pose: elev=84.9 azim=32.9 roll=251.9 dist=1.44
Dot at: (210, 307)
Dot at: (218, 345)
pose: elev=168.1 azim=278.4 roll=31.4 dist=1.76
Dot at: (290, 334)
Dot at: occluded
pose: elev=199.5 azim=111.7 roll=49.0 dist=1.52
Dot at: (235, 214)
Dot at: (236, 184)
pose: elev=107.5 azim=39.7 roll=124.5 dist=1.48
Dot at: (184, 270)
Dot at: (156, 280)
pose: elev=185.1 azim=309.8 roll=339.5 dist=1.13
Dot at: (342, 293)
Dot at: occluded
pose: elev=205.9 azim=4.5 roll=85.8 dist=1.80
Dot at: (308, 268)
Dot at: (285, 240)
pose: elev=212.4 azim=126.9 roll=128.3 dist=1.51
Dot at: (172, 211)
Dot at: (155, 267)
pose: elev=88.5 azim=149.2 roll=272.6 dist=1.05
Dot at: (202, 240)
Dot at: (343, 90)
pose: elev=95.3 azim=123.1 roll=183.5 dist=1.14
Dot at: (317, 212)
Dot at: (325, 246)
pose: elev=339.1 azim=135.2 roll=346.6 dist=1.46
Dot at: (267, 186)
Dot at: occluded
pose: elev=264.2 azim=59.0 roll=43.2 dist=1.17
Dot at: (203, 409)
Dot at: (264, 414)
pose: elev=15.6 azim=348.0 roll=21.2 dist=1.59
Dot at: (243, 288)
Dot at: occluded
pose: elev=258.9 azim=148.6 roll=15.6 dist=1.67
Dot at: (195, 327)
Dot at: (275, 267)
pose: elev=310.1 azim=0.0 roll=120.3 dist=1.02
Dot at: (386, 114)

********

● Task details: Reproduce all of the rows above, substituting "camera" for each occurrence of "pose" and leaving every other character unchanged.

● Response to this task:
camera: elev=84.9 azim=32.9 roll=251.9 dist=1.44
Dot at: (210, 307)
Dot at: (218, 345)
camera: elev=168.1 azim=278.4 roll=31.4 dist=1.76
Dot at: (290, 334)
Dot at: occluded
camera: elev=199.5 azim=111.7 roll=49.0 dist=1.52
Dot at: (235, 214)
Dot at: (236, 184)
camera: elev=107.5 azim=39.7 roll=124.5 dist=1.48
Dot at: (184, 270)
Dot at: (156, 280)
camera: elev=185.1 azim=309.8 roll=339.5 dist=1.13
Dot at: (342, 293)
Dot at: occluded
camera: elev=205.9 azim=4.5 roll=85.8 dist=1.80
Dot at: (308, 268)
Dot at: (285, 240)
camera: elev=212.4 azim=126.9 roll=128.3 dist=1.51
Dot at: (172, 211)
Dot at: (155, 267)
camera: elev=88.5 azim=149.2 roll=272.6 dist=1.05
Dot at: (202, 240)
Dot at: (343, 90)
camera: elev=95.3 azim=123.1 roll=183.5 dist=1.14
Dot at: (317, 212)
Dot at: (325, 246)
camera: elev=339.1 azim=135.2 roll=346.6 dist=1.46
Dot at: (267, 186)
Dot at: occluded
camera: elev=264.2 azim=59.0 roll=43.2 dist=1.17
Dot at: (203, 409)
Dot at: (264, 414)
camera: elev=15.6 azim=348.0 roll=21.2 dist=1.59
Dot at: (243, 288)
Dot at: occluded
camera: elev=258.9 azim=148.6 roll=15.6 dist=1.67
Dot at: (195, 327)
Dot at: (275, 267)
camera: elev=310.1 azim=0.0 roll=120.3 dist=1.02
Dot at: (386, 114)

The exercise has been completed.